SEYAHAT, -tl a. (ar. seyahat).
1. Uzak bir yere inceleme ya da gezip görme amacıyla yapılan yolculuk; gezi: İtalya seyahati. iş seyahati.
2. Seyahat etmek, uzak yerleri gezip dolaşarak görmek, yolculuk etmek.

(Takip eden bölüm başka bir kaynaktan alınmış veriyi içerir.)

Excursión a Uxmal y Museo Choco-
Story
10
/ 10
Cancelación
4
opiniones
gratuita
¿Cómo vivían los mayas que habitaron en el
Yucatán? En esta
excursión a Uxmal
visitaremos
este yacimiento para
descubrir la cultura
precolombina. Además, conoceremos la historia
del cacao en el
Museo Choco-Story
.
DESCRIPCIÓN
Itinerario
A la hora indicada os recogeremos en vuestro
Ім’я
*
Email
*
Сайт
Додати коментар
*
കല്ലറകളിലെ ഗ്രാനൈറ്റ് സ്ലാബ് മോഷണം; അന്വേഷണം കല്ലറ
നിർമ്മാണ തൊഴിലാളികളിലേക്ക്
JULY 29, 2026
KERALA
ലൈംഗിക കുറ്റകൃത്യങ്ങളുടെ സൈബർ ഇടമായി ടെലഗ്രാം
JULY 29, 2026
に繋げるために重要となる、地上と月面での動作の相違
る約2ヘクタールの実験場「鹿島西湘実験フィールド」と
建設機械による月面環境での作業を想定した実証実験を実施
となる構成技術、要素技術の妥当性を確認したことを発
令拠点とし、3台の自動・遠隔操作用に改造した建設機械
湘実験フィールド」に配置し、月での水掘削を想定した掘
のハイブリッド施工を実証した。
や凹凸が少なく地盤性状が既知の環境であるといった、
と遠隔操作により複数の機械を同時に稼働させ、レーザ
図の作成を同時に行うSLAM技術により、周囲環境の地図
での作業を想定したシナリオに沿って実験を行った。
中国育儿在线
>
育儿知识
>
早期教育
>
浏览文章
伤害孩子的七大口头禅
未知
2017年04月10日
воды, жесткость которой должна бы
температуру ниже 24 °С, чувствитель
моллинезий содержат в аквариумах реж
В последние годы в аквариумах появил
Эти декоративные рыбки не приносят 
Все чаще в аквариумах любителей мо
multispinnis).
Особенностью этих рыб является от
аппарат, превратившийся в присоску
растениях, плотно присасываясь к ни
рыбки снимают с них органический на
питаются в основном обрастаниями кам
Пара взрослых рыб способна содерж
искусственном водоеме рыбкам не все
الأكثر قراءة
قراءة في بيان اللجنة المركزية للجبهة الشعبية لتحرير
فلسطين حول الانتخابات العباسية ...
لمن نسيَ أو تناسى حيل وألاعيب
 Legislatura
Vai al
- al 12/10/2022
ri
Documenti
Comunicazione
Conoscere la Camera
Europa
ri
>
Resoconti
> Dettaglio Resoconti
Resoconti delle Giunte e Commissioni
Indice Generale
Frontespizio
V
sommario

—Havc. Seyahat hızı ya da rejimi, bir uçağın, uçuşun büyük bir bölümünde gözlemlenen ve minimum yol zamanının (hızlı seyahat), katedilen en büyük uzaklığın (“yakıt ikmali yapmaksızın” uzun seyahat), maksimum uçuş zamanının (“yakıt ikmali yapmadan alınabilecek” uzun yol seyahati) ya da en düşük işletme maliyetinin (ekonomik seyahat) araştırılması gibi çeşitli ölçütlerle belirlenen hızı. (Bk. ansikl. böl.)
—Huk. Seyahat ve yerleşme özgürlüğü -ÖZGÜRLÜK.

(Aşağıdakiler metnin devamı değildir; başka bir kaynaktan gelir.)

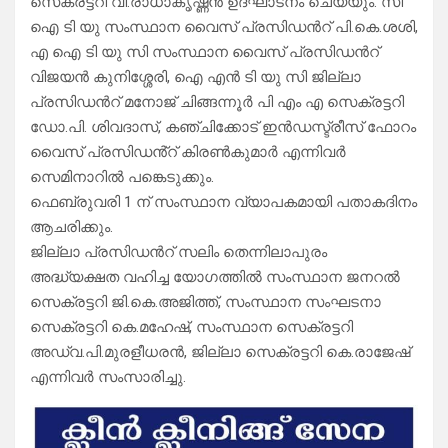
സെക്രട്ടറി വി.രാധാകൃഷ്ണൻ ഉദ്ഘാടനം ചെയ്യും. സി
ഐ ടി യു സംസ്ഥാന വൈസ് പ്രസിഡൻറ് പി.കെ.ശശി,
എ ഐ ടി യു സി സംസ്ഥാന വൈസ് പ്രസിഡൻറ്
വിജയൻ കുനിശ്ശേരി, ഐ എൻ ടി യു സി ജില്ലാ
പ്രസിഡൻറ് മനോജ് ചിങ്ങന്നൂർ പി എം എ സെക്രട്ടറി
ഡോ.പി. ശിവദാസ്, കഞ്ചിക്കോട് ഇൻഡസ്ട്രീസ് ഫോറം
വൈസ് പ്രസിഡൻ്റ് കിരൺകുമാർ എന്നിവർ
സെമിനാറിൽ പങ്കെടുക്കും.
ഫെബ്രുവരി 1 ന് സംസ്ഥാന വ്യാപകമായി പതാകദിനം
ആചരിക്കും.
ജില്ലാ പ്രസിഡൻറ് സലിം തെന്നിലാപുരം
അദ്ധ്യക്ഷത വഹിച്ച യോഗത്തിൽ സംസ്ഥാന ജനറൽ
സെക്രട്ടറി ജി.കെ.അജിത്ത്, സംസ്ഥാന സംഘടനാ
സെക്രട്ടറി കെ.മഹേഷ്, സംസ്ഥാന സെക്രട്ടറി
അഡ്വ.പി.മുരളീധരൻ, ജില്ലാ സെക്രട്ടറി കെ.രാജേഷ്
എന്നിവർ സംസാരിച്ചു.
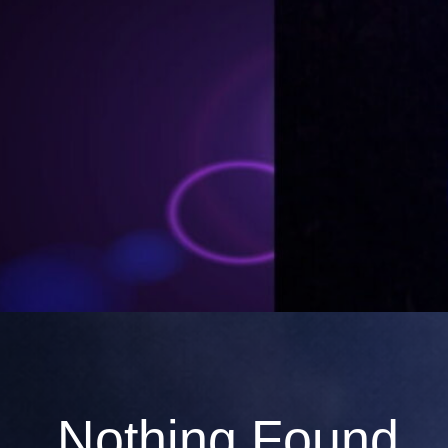
Nothing Found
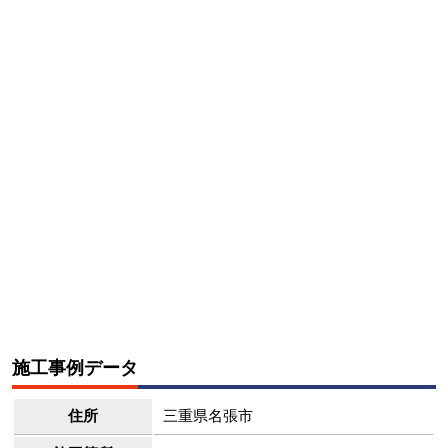
施工事例データ
住所
三重県名張市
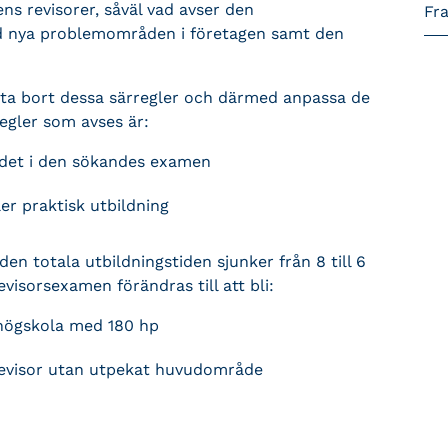
ns revisorer, såväl vad avser den
Fr
 nya problemområden i företagen samt den
 ta bort dessa särregler och därmed anpassa de
regler som avses är:
det i den sökandes examen
ler praktisk utbildning
den totala utbildningstiden sjunker från 8 till 6
evisorsexamen förändras till att bli:
 högskola med 180 hp
evisor utan utpekat huvudområde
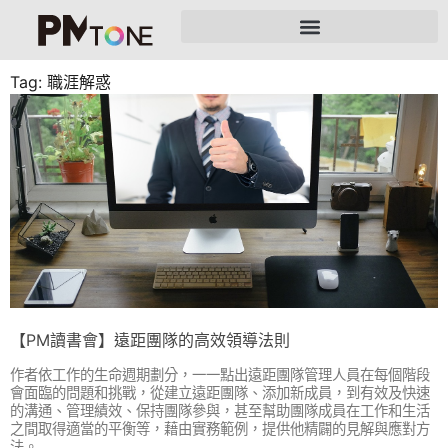
Tag: 職涯解惑
【PM讀書會】遠距團隊的高效領導法則
作者依工作的生命週期劃分，一一點出遠距團隊管理人員在每個階段
會面臨的問題和挑戰，從建立遠距團隊、添加新成員，到有效及快速
的溝通、管理績效、保持團隊參與，甚至幫助團隊成員在工作和生活
之間取得適當的平衡等，藉由實務範例，提供他精闢的見解與應對方
法。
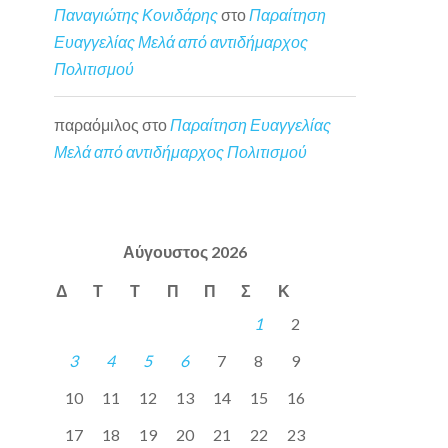
Παναγιώτης Κονιδάρης
στο
Παραίτηση
Ευαγγελίας Μελά από αντιδήμαρχος
Πολιτισμού
παραόμιλος
στο
Παραίτηση Ευαγγελίας
Μελά από αντιδήμαρχος Πολιτισμού
Αύγουστος 2026
Δ
Τ
Τ
Π
Π
Σ
Κ
1
2
3
4
5
6
7
8
9
10
11
12
13
14
15
16
17
18
19
20
21
22
23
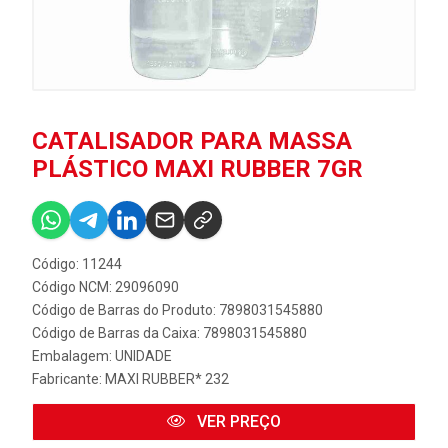
CATALISADOR PARA MASSA
PLÁSTICO MAXI RUBBER 7GR
Código: 11244
Código NCM: 29096090
Código de Barras do Produto: 7898031545880
Código de Barras da Caixa: 7898031545880
Embalagem: UNIDADE
Fabricante:
MAXI RUBBER* 232
VER PREÇO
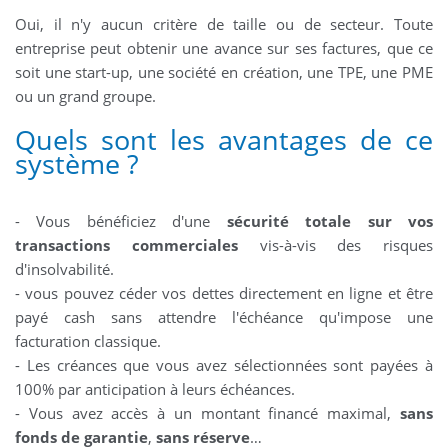
Oui, il n'y aucun critère de taille ou de secteur. Toute
entreprise peut obtenir une avance sur ses factures, que ce
soit une start-up, une société en création, une TPE, une PME
ou un grand groupe.
Quels sont les avantages de ce
système ?
- Vous bénéficiez d'une
sécurité totale sur vos
transactions commerciales
vis-à-vis des risques
d'insolvabilité.
- vous pouvez céder vos dettes directement en ligne et être
payé cash sans attendre l'échéance qu'impose une
facturation classique.
- Les créances que vous avez sélectionnées sont payées à
100% par anticipation à leurs échéances.
- Vous avez accès à un montant financé maximal,
sans
fonds de garantie
,
sans réserve
…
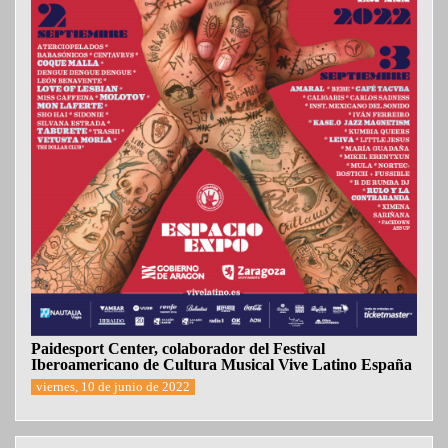
Paidesport Center, colaborador del Festival
Iberoamericano de Cultura Musical Vive Latino España
viernes, 10 de junio de 2022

—Sig. Seyahat sigortası, bir gezi sırasında olabilecek kazalara karşı, ferdi kaza teminatı ile bagaj sigorta teminatı veren sigorta.

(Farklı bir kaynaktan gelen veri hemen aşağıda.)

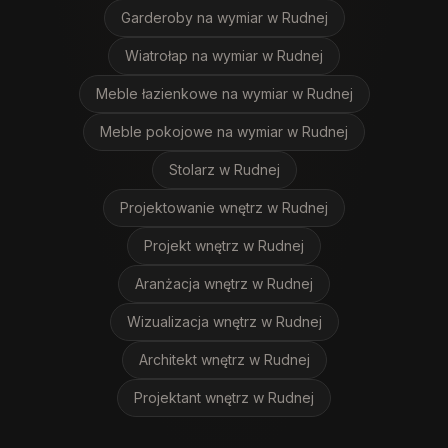
Garderoby na wymiar
w Rudnej
Wiatrołap na wymiar
w Rudnej
Meble łazienkowe na wymiar
w Rudnej
Meble pokojowe na wymiar
w Rudnej
Stolarz
w Rudnej
Projektowanie wnętrz
w Rudnej
Projekt wnętrz
w Rudnej
Aranżacja wnętrz
w Rudnej
Wizualizacja wnętrz
w Rudnej
Architekt wnętrz
w Rudnej
Projektant wnętrz
w Rudnej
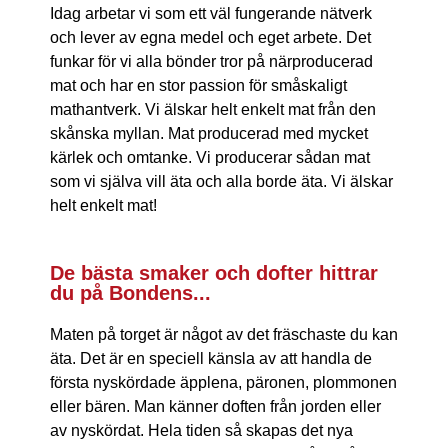
Idag arbetar vi som ett väl fungerande nätverk
och lever av egna medel och eget arbete. Det
funkar för vi alla bönder tror på närproducerad
mat och har en stor passion för småskaligt
mathantverk. Vi älskar helt enkelt mat från den
skånska myllan. Mat producerad med mycket
kärlek och omtanke. Vi producerar sådan mat
som vi själva vill äta och alla borde äta. Vi älskar
helt enkelt mat!
De bästa smaker och dofter hittrar
du på Bondens...
Maten på torget är något av det fräschaste du kan
äta. Det är en speciell känsla av att handla de
första nyskördade äpplena, päronen, plommonen
eller bären. Man känner doften från jorden eller
av nyskördat. Hela tiden så skapas det nya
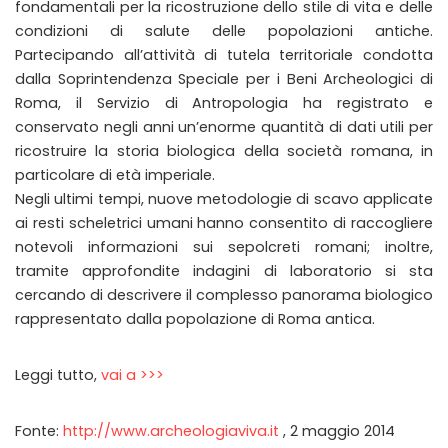
fondamentali per la ricostruzione dello stile di vita e delle
condizioni di salute delle popolazioni antiche.
Partecipando all’attività di tutela territoriale condotta
dalla Soprintendenza Speciale per i Beni Archeologici di
Roma, il Servizio di Antropologia ha registrato e
conservato negli anni un’enorme quantità di dati utili per
ricostruire la storia biologica della società romana, in
particolare di età imperiale.
Negli ultimi tempi, nuove metodologie di scavo applicate
ai resti scheletrici umani hanno consentito di raccogliere
notevoli informazioni sui sepolcreti romani; inoltre,
tramite approfondite indagini di laboratorio si sta
cercando di descrivere il complesso panorama biologico
rappresentato dalla popolazione di Roma antica.
Leggi tutto,
vai a >>>
Fonte:
http://www.archeologiaviva.it
, 2 maggio 2014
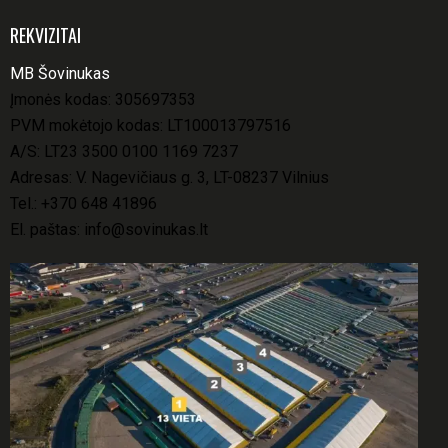
REKVIZITAI
MB Šovinukas
Įmonės kodas: 305697353
PVM mokėtojo kodas: LT100013797516
A/S: LT23 3500 0100 1169 7237
Adresas: V. Nagevičiaus g. 3, LT-08237 Vilnius
Tel.:
+370 648 41896
El. paštas:
info@sovinukas.lt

—Tic. huk. Seyahat acentası - ACENTA. || Seyahat çeki - çek.
—ANSİKL. Havc. Seyahat rejiminde, güç (ya da itme kuvveti) °/o 10 ile 50 oranında azaldığından, motorlar maksimum rejimin altında çalıştırılır. Sesüstü uçaklarda, hızlı iki seyahat rejimi vardır: biri, "yüksek ses- altında”, yani ses hızının biraz altında, diğeri ise ses hızının 2 ile 2,1 katı düzeyinde hızlardır. Klasik nakliye uçaklarının, genellikle 400 ile 650 km/sa (pervaneli uçaklar) ya da 800 ile 900 km/sa (jet uçakları) arasında değişen bir seyahat hızı vardır.
Seyahat tabloları (Reisebiider), Heinrich Heine'ın yapıtı (1826-1831). Heine'ın gördüğü şeylerden çok kendi ruhunu anlattığı, tinsel, fantastik ve acı veren düşlerle dolu hikâyeler içerir (Büyük trampet [Das Buch Le Grand], Har.z dağları gezisi [Harzreise]).